Collect every line of the listing below that contains the string "leerplan", treating uppercase and lowercase as different.
══ PROVIDED DATA ══
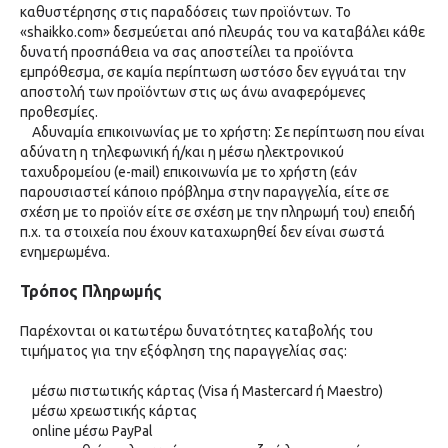
καθυστέρησης στις παραδόσεις των προϊόντων. Το
«shaikko.com» δεσμεύεται από πλευράς του να καταβάλει κάθε
δυνατή προσπάθεια να σας αποστείλει τα προϊόντα
εμπρόθεσμα, σε καμία περίπτωση ωστόσο δεν εγγυάται την
αποστολή των προϊόντων στις ως άνω αναφερόμενες
προθεσμίες.
Αδυναμία επικοινωνίας με το χρήστη: Σε περίπτωση που είναι
αδύνατη η τηλεφωνική ή/και η μέσω ηλεκτρονικού
ταχυδρομείου (e-mail) επικοινωνία με το χρήστη (εάν
παρουσιαστεί κάποιο πρόβλημα στην παραγγελία, είτε σε
σχέση με το προϊόν είτε σε σχέση με την πληρωμή του) επειδή
π.χ. τα στοιχεία που έχουν καταχωρηθεί δεν είναι σωστά
ενημερωμένα.
Τρόπος Πληρωμής
Παρέχονται οι κατωτέρω δυνατότητες καταβολής του
τιμήματος για την εξόφληση της παραγγελίας σας:
μέσω πιστωτικής κάρτας (Visa ή Mastercard ή Maestro)
μέσω χρεωστικής κάρτας
online μέσω PayPal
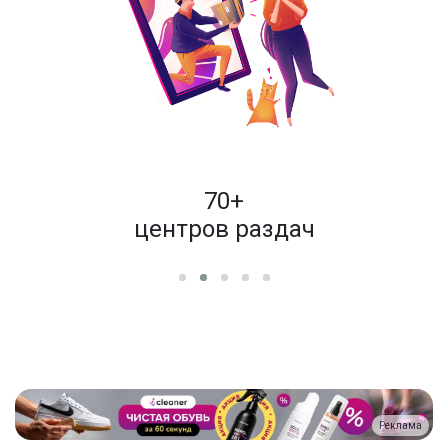
пок
70+
енам
центров раздач
Реклама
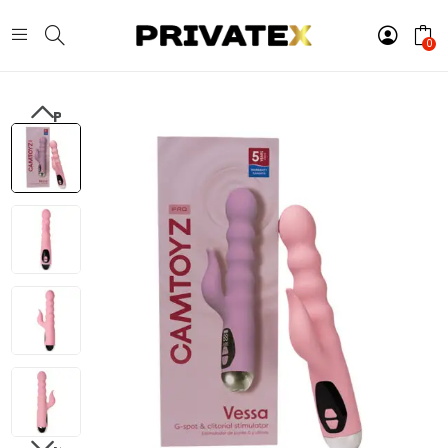
0
PREVIOUS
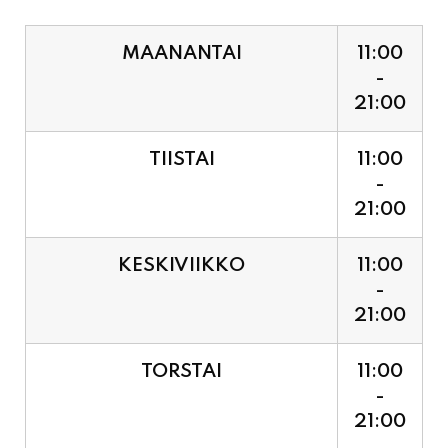
MAANANTAI
11:00
-
21:00
TIISTAI
11:00
-
21:00
KESKIVIIKKO
11:00
-
21:00
TORSTAI
11:00
-
21:00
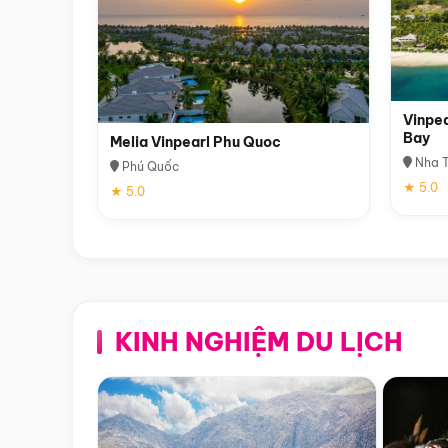
Vinpea
Bay
Melia Vinpearl Phu Quoc
Nha T
Phú Quốc
★ 5.0
★ 5.0
KINH NGHIỆM DU LỊCH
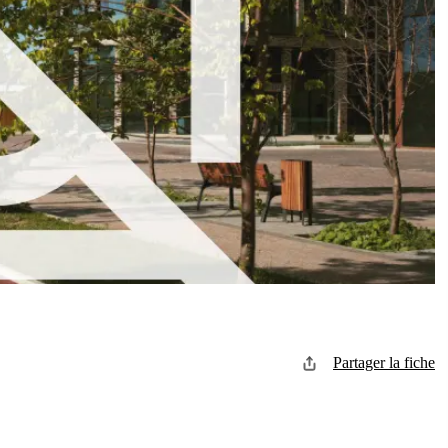
Partager la fiche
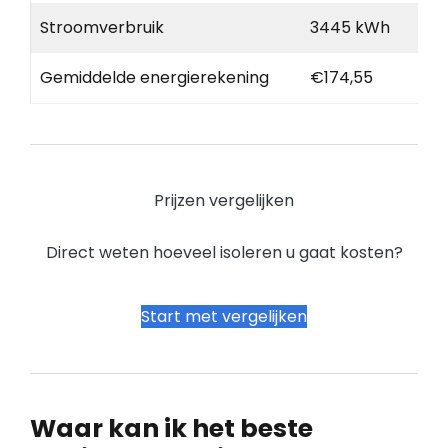
Stroomverbruik
3445 kWh
Gemiddelde energierekening
€174,55
Prijzen vergelijken
Direct weten hoeveel isoleren u gaat kosten?
Start met vergelijken
Waar kan ik het beste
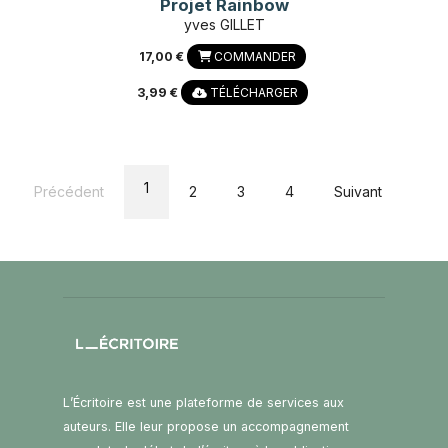
Projet Rainbow
yves GILLET
17,00 €
COMMANDER
3,99 €
TÉLÉCHARGER
1
Précédent
2
3
4
Suivant
L’Écritoire est une plateforme de services aux
auteurs. Elle leur propose un accompagnement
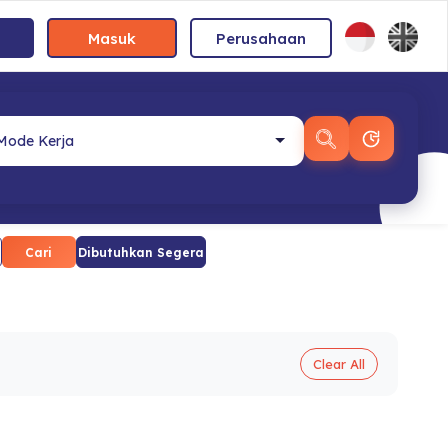
Masuk
Perusahaan
Cari
Dibutuhkan Segera
Clear All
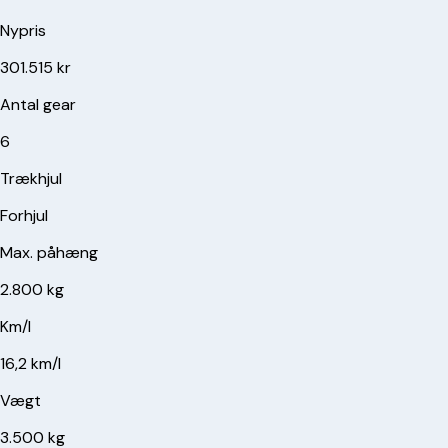
Nypris
301.515 kr
Antal gear
6
Trækhjul
Forhjul
Max. påhæng
2.800 kg
Km/l
16,2 km/l
Vægt
3.500 kg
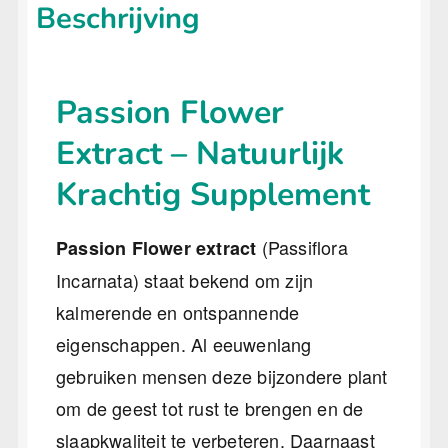
Beschrijving
Passion Flower
Extract – Natuurlijk
Krachtig Supplement
(Passiflora
Passion Flower extract
Incarnata) staat bekend om zijn
kalmerende en ontspannende
eigenschappen. Al eeuwenlang
gebruiken mensen deze bijzondere plant
om de geest tot rust te brengen en de
slaapkwaliteit te verbeteren. Daarnaast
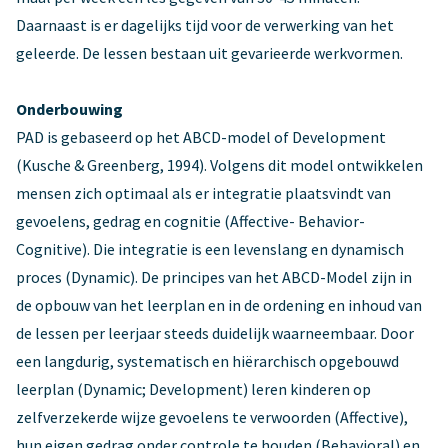
Daarnaast is er dagelijks tijd voor de verwerking van het
geleerde. De lessen bestaan uit gevarieerde werkvormen.
Onderbouwing
PAD is gebaseerd op het ABCD-model of Development
(Kusche & Greenberg, 1994). Volgens dit model ontwikkelen
mensen zich optimaal als er integratie plaatsvindt van
gevoelens, gedrag en cognitie (Affective- Behavior-
Cognitive). Die integratie is een levenslang en dynamisch
proces (Dynamic). De principes van het ABCD-Model zijn in
de opbouw van het leerplan en in de ordening en inhoud van
de lessen per leerjaar steeds duidelijk waarneembaar. Door
een langdurig, systematisch en hiërarchisch opgebouwd
leerplan (Dynamic; Development) leren kinderen op
zelfverzekerde wijze gevoelens te verwoorden (Affective),
hun eigen gedrag onder controle te houden (Behavioral) en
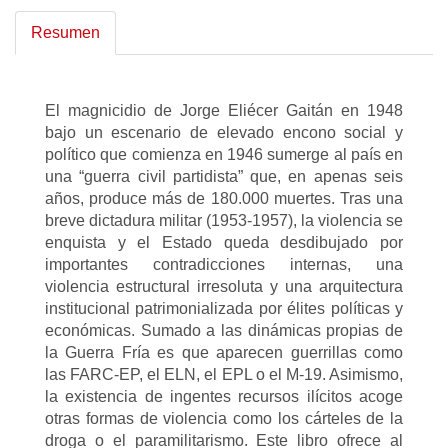
Resumen
El magnicidio de Jorge Eliécer Gaitán en 1948
bajo un escenario de elevado encono social y
político que comienza en 1946 sumerge al país en
una “guerra civil partidista” que, en apenas seis
años, produce más de 180.000 muertes. Tras una
breve dictadura militar (1953-1957), la violencia se
enquista y el Estado queda desdibujado por
importantes contradicciones internas, una
violencia estructural irresoluta y una arquitectura
institucional patrimonializada por élites políticas y
económicas. Sumado a las dinámicas propias de
la Guerra Fría es que aparecen guerrillas como
las FARC-EP, el ELN, el EPL o el M-19. Asimismo,
la existencia de ingentes recursos ilícitos acoge
otras formas de violencia como los cárteles de la
droga o el paramilitarismo. Este libro ofrece al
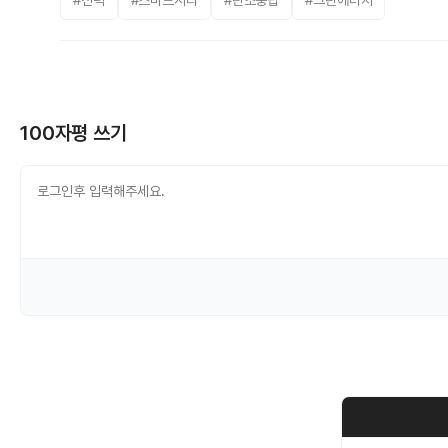
#전력
#스마트시티
#탄소중립
#그린에너지
100자평 쓰기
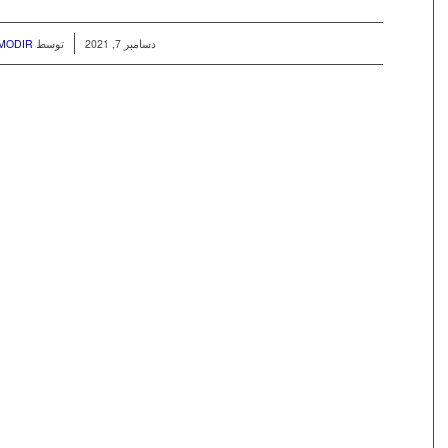
/
دسامبر 7, 2021
توسط
MODIR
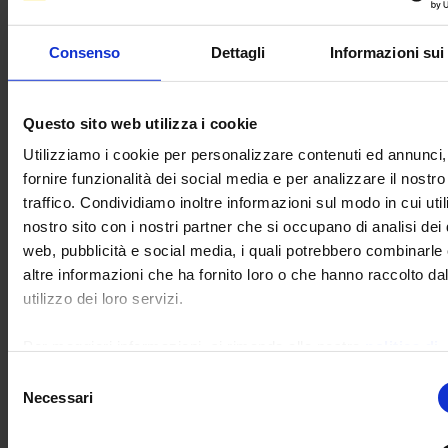
domanda.
Consenso
Dettagli
Informazioni sui
RICERCA NELLE FAQ
Questo sito web utilizza i cookie
Parole chiave :
Utilizziamo i cookie per personalizzare contenuti ed annunci,
fornire funzionalità dei social media e per analizzare il nostro
Tema :
traffico. Condividiamo inoltre informazioni sul modo in cui utili
nostro sito con i nostri partner che si occupano di analisi dei 
Categoria di prodotto :
web, pubblicità e social media, i quali potrebbero combinarle
altre informazioni che ha fornito loro o che hanno raccolto da
utilizzo dei loro servizi.
Sottocategoria di prodotto :
Per maggiori informazioni, si rimanda alla nostra
politica di
confidenzialità
.
Prodotto :
Selezione
Necessari
del
consenso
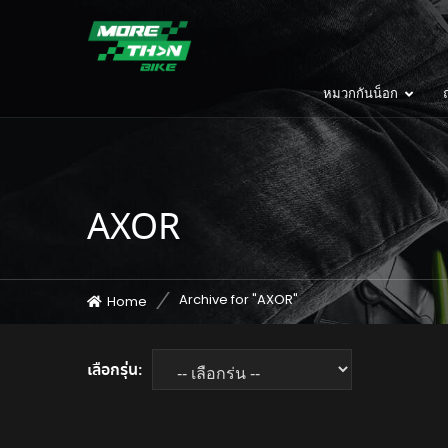
หมวกกันน็อก
ถ
AXOR
Archive for "AXOR"
Home
เลือกรุ่น:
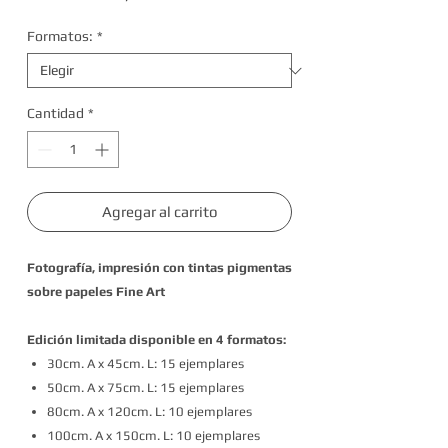
de
Formatos:
*
oferta
Cantidad
*
Agregar al carrito
Fotografía, impresión con tintas pigmentas
sobre papeles Fine Art
Edición limitada disponible en 4 formatos:
30cm. A x 45cm. L: 15 ejemplares
50cm. A x 75cm. L: 15 ejemplares
80cm. A x 120cm. L: 10 ejemplares
100cm. A x 150cm. L: 10 ejemplares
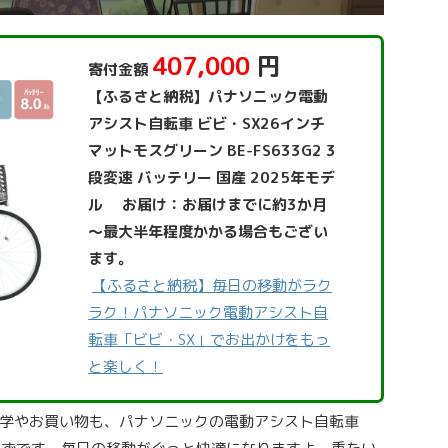
407,000
円
寄付金額
【ふるさと納税】パナソニック電動
アシスト自転車 ビビ・SX26インチ
マットモスグリーン BE-FS633G2 3
段変速 バッテリー 国産 2025年モデ
ル お届け：お届けまでに約3か月
～最大半年程度かかる場合もござい
ます。
【ふるさと納税】毎日の移動がラク
ラク！パナソニック電動アシスト自
転車「ビビ・SX」でお出かけをもっ
と楽しく！
学やお買い物も、パナソニックの電動アシスト自転車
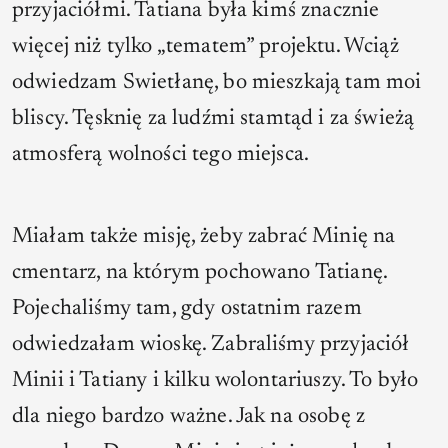
przyjaciółmi. Tatiana była kimś znacznie
więcej niż tylko „tematem” projektu. Wciąż
odwiedzam Swietłanę, bo mieszkają tam moi
bliscy. Tęsknię za ludźmi stamtąd i za świeżą
atmosferą wolności tego miejsca.
Miałam także misję, żeby zabrać Minię na
cmentarz, na którym pochowano Tatianę.
Pojechaliśmy tam, gdy ostatnim razem
odwiedzałam wioskę. Zabraliśmy przyjaciół
Minii i Tatiany i kilku wolontariuszy. To było
dla niego bardzo ważne. Jak na osobę z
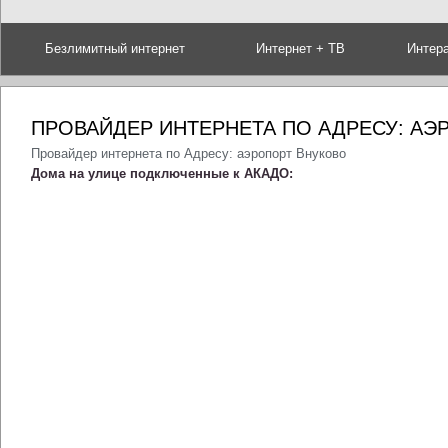
Безлимитный интернет
Интернет + ТВ
Интер
ПРОВАЙДЕР ИНТЕРНЕТА ПО АДРЕСУ: АЭ
Провайдер интернета по Адресу: аэропорт Внуково
Дома на улице подключенные к АКАДО:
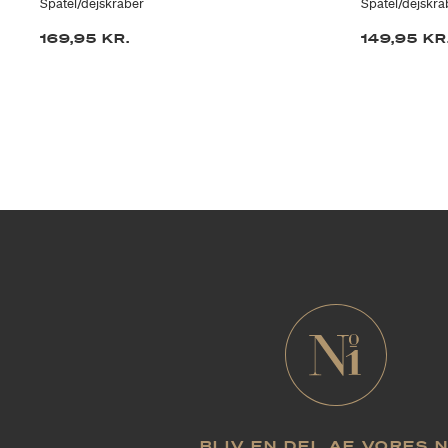
Spatel/dejskraber
Spatel/dejskra
169,95 KR.
149,95 KR
BLIV EN DEL AF VORES 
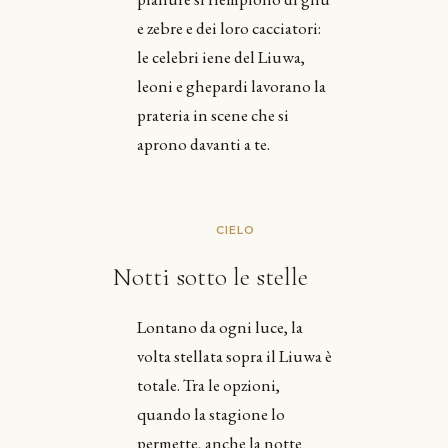
e zebre e dei loro cacciatori:
le celebri iene del Liuwa,
leoni e ghepardi lavorano la
prateria in scene che si
aprono davanti a te.
CIELO
Notti sotto le stelle
Lontano da ogni luce, la
volta stellata sopra il Liuwa è
totale. Tra le opzioni,
quando la stagione lo
permette, anche la notte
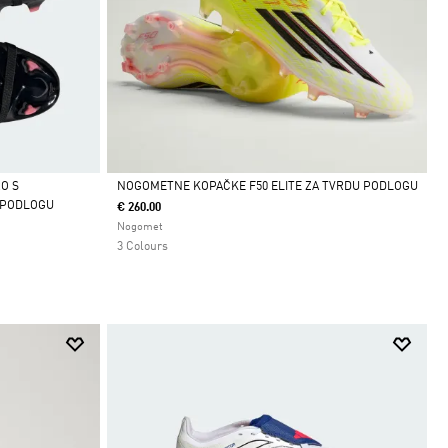
O S
NOGOMETNE KOPAČKE F50 ELITE ZA TVRDU PODLOGU
 PODLOGU
€ 260.00
Da
Nogomet
3 Colours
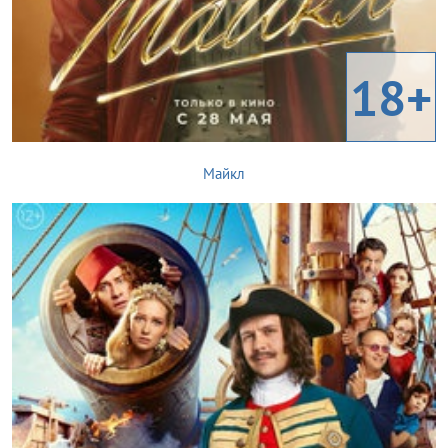
18+
Майкл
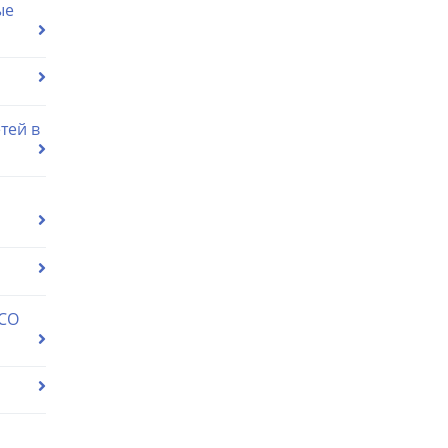
ые
тей в
 СО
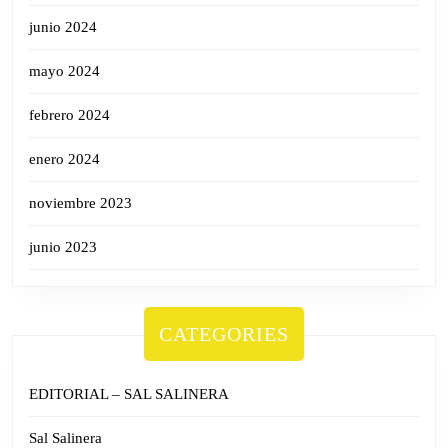
junio 2024
mayo 2024
febrero 2024
enero 2024
noviembre 2023
junio 2023
CATEGORIES
EDITORIAL – SAL SALINERA
Sal Salinera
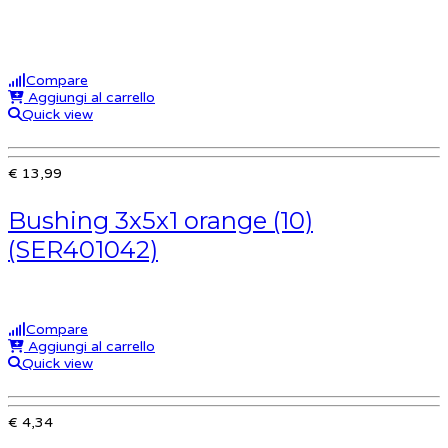
Compare
Aggiungi al carrello
Quick view
€ 13,99
Bushing 3x5x1 orange (10)
(SER401042)
Compare
Aggiungi al carrello
Quick view
€ 4,34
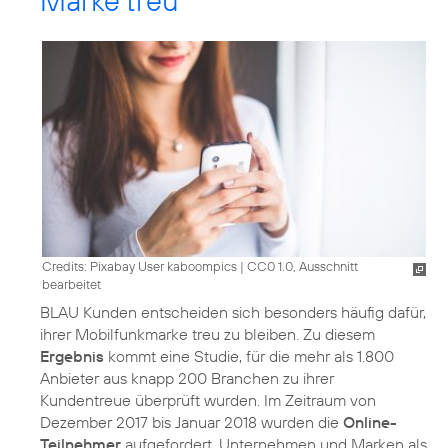
Marke treu
Credits: Pixabay User kaboompics
|
CC0 1.0, Ausschnitt
bearbeitet
BLAU Kunden entscheiden sich besonders häufig dafür,
ihrer Mobilfunkmarke treu zu bleiben. Zu diesem
Ergebnis
kommt eine Studie, für die mehr als 1.800
Anbieter aus knapp 200 Branchen zu ihrer
Kundentreue überprüft wurden. Im Zeitraum von
Dezember 2017 bis Januar 2018 wurden die
Online-
Teilnehmer
aufgefordert, Unternehmen und Marken als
═══
YOUR RESPONSE>
de opbouw van het leerplan en in de ordening en inhoud van
leerplan (Dynamic; Development) leren kinderen op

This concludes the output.